→ **Record excerpts**:
+++

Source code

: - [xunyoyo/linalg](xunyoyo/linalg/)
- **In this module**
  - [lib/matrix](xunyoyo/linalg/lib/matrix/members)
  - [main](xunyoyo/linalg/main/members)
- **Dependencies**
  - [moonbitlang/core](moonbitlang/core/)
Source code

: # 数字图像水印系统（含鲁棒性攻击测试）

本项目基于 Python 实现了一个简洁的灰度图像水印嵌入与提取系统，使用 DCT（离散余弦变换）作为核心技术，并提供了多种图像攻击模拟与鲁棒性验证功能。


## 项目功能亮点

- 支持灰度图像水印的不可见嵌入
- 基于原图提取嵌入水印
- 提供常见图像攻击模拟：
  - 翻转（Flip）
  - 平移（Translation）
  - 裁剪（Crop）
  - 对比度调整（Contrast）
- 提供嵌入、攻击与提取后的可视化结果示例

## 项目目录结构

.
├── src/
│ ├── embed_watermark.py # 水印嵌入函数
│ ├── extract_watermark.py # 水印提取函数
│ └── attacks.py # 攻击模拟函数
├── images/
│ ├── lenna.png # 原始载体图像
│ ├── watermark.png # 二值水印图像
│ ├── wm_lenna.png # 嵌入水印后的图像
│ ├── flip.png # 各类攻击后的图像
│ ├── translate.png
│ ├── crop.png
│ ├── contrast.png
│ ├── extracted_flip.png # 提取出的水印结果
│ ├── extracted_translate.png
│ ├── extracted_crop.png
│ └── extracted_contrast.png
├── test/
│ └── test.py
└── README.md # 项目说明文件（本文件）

+++

→ **What is needed**:
All entries above are to be reproduced exactly.

→ **Reply to the task**:
Source code

: - [xunyoyo/linalg](xunyoyo/linalg/)
- **In this module**
  - [lib/matrix](xunyoyo/linalg/lib/matrix/members)
  - [main](xunyoyo/linalg/main/members)
- **Dependencies**
  - [moonbitlang/core](moonbitlang/core/)
Source code

: # 数字图像水印系统（含鲁棒性攻击测试）

本项目基于 Python 实现了一个简洁的灰度图像水印嵌入与提取系统，使用 DCT（离散余弦变换）作为核心技术，并提供了多种图像攻击模拟与鲁棒性验证功能。


## 项目功能亮点

- 支持灰度图像水印的不可见嵌入
- 基于原图提取嵌入水印
- 提供常见图像攻击模拟：
  - 翻转（Flip）
  - 平移（Translation）
  - 裁剪（Crop）
  - 对比度调整（Contrast）
- 提供嵌入、攻击与提取后的可视化结果示例

## 项目目录结构

.
├── src/
│ ├── embed_watermark.py # 水印嵌入函数
│ ├── extract_watermark.py # 水印提取函数
│ └── attacks.py # 攻击模拟函数
├── images/
│ ├── lenna.png # 原始载体图像
│ ├── watermark.png # 二值水印图像
│ ├── wm_lenna.png # 嵌入水印后的图像
│ ├── flip.png # 各类攻击后的图像
│ ├── translate.png
│ ├── crop.png
│ ├── contrast.png
│ ├── extracted_flip.png # 提取出的水印结果
│ ├── extracted_translate.png
│ ├── extracted_crop.png
│ └── extracted_contrast.png
├── test/
│ └── test.py
└── README.md # 项目说明文件（本文件）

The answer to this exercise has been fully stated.